Musician Michael Kilby
Musician Michael Kilby, 20, is also a heavy-duty mechanic and is slightly self-conscious about the grease under his nails as he lifts his dobro out of his case during a photo shoot. The two professions are a bit at odds with one another, but they are equal passions of the Squamish native, and he intends to pursue them simultaneously.
For the past few years, Kilby has been a fixture around town playing countless instruments as a sideman with artists such as Cam Salay, Paul Coulter-Brown, DarkStar, the Douglas Kerr Band, as well as the renowned bluegrass band North Country and its country offshoot featuring ditties by legends like Merle Haggard.
He has a calm and unassuming demeanor that works well for him, given his chosen position of “side guy.” He’s proficient on guitar, fiddle, mandolin, banjo, lap steel and pedal steel, and of course, the resonator guitar — or dobro. There are still more instruments he could play given the opportunity; those are just the ones he owns and noodles around on regularly. He can also sing but tends to not like the attention.

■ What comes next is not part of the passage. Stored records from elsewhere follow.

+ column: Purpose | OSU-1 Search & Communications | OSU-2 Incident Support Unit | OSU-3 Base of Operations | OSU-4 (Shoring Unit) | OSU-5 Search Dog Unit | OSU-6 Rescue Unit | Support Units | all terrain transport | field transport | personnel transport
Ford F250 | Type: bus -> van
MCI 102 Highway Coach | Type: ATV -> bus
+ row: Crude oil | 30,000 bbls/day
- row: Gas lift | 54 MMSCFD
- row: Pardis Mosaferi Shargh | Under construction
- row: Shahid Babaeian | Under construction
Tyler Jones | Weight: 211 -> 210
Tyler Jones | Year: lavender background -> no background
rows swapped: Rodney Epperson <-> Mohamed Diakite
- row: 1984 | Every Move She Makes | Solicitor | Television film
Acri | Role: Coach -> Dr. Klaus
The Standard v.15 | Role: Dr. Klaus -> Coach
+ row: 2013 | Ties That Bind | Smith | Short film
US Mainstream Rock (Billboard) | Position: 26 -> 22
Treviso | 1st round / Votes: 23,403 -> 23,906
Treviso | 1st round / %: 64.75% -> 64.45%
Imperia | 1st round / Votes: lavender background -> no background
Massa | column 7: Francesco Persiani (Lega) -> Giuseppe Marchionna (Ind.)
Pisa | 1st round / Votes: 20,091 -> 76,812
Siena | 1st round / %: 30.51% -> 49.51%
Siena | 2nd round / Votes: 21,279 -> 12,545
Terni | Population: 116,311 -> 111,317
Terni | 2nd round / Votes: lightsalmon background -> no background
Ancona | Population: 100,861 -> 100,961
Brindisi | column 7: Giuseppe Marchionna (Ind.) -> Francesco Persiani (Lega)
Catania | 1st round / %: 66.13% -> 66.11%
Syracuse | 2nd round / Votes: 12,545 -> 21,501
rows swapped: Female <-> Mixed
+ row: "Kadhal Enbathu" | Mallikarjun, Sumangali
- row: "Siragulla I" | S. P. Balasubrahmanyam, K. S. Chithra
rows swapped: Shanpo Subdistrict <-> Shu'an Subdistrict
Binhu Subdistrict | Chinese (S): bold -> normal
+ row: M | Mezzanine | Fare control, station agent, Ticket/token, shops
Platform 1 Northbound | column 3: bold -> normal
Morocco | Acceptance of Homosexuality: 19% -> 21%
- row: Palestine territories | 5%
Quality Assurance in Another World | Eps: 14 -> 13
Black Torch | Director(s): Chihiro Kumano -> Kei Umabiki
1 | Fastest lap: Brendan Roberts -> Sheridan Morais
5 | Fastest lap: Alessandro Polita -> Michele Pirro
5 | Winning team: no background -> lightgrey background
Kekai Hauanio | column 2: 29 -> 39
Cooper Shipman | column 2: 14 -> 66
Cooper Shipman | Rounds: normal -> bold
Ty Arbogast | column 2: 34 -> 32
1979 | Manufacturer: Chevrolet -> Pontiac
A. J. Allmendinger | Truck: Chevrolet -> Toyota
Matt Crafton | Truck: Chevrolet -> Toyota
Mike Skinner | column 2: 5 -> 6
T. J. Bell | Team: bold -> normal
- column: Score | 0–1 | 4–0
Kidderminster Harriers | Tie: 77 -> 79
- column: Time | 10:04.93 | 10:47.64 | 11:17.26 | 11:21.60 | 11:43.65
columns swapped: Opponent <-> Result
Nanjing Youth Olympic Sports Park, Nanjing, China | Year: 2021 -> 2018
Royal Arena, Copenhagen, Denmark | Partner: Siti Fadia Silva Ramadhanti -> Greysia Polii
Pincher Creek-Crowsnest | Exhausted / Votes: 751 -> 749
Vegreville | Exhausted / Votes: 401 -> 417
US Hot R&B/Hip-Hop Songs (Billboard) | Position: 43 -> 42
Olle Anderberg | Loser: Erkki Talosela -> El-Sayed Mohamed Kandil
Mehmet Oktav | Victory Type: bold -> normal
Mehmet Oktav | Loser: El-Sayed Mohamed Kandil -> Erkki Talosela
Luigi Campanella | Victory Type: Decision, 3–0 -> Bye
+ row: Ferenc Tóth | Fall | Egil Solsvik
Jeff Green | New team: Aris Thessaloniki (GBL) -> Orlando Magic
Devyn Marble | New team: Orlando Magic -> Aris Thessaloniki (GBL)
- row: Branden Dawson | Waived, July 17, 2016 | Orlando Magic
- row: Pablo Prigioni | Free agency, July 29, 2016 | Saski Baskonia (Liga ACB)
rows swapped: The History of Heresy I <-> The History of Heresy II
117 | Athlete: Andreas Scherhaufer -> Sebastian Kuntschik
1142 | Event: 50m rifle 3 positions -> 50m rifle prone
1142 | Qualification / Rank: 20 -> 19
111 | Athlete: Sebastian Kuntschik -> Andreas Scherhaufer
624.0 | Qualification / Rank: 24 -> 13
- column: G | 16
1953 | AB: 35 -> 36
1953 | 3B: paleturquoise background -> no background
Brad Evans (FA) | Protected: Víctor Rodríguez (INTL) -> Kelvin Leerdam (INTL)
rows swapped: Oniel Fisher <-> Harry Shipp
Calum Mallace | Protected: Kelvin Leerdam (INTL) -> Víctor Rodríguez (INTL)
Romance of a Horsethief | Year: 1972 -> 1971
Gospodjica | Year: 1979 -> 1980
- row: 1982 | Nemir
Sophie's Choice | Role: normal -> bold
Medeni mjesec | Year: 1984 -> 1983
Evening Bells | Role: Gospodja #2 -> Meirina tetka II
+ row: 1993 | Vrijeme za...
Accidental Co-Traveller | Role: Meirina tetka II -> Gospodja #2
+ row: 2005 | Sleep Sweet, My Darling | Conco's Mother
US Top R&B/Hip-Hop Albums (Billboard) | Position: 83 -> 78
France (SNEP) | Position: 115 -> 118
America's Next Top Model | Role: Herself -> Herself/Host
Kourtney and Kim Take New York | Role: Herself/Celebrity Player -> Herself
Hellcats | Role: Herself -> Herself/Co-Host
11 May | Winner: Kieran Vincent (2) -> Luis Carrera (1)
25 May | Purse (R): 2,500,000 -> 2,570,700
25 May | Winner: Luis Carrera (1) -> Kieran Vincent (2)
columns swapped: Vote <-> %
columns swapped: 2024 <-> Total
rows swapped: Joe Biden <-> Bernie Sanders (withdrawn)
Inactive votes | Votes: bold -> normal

In short, Kilby is something of a musical genius.
He enjoys a quiet life and says he’s happiest at home in Squamish Valley on his porch plucking quirky lines on his guitar. He attends school a couple weeks at a time while he works toward his trades certificate. Between stints in the classroom, he can be found getting dirty working on machines and logging hours. It’s an ideal set-up, he says; when he needs to go off to a gig, he simply books the time off work.
“I am learning the trade as a backup plan, sure, but I’m getting more picky about what kind of music jobs I take,” he said, adding he feels it’s important to be self-sufficient. “I have a lot of professional musician friends here, in the south, on the east coast, on the island… and I’ve seen a lot of them go far and do really well for themselves — but they are asking to borrow $20 for lunch.
“Nobody said it’s going to work out. Mechanics and trades have always been a passion of mine, long before I ever played music [he picked up the fiddle first at age 9, so it’s a no-brainer. If a gig or opportunity comes around where I want to go out, and it doesn’t work, I can always come back to something,” he said.
As for the future, it’s likely that Kilby will continue to dabble at just about anything and everything that tickles his fancy.
“There’s a whole bunch of different options I could take – I would love to play in a blues band, along the line of The Allman Brothers Band. I prefer something that affords me the opportunity to play a wide variety of things. I’m more into blues with a little more soul.
“I can see myself down the road as being a floater, more of a side guy. I can play most things, and I like that.”
Nashville seems to call Kilby the strongest. He’s studied with some of the best in the business and finds inspiration in the wide variety of players he stumbles upon virtually everywhere he goes down there.
“It’s is probably where I’ll end up going when it comes down to it. It’s not hard to go down there, but it’s hard to make it work. I’ve been to Nashville about five times now, just hung around, gone to shows and met guys. You walk into a bar and put a dollar into their tip jar and they just blow your mind.”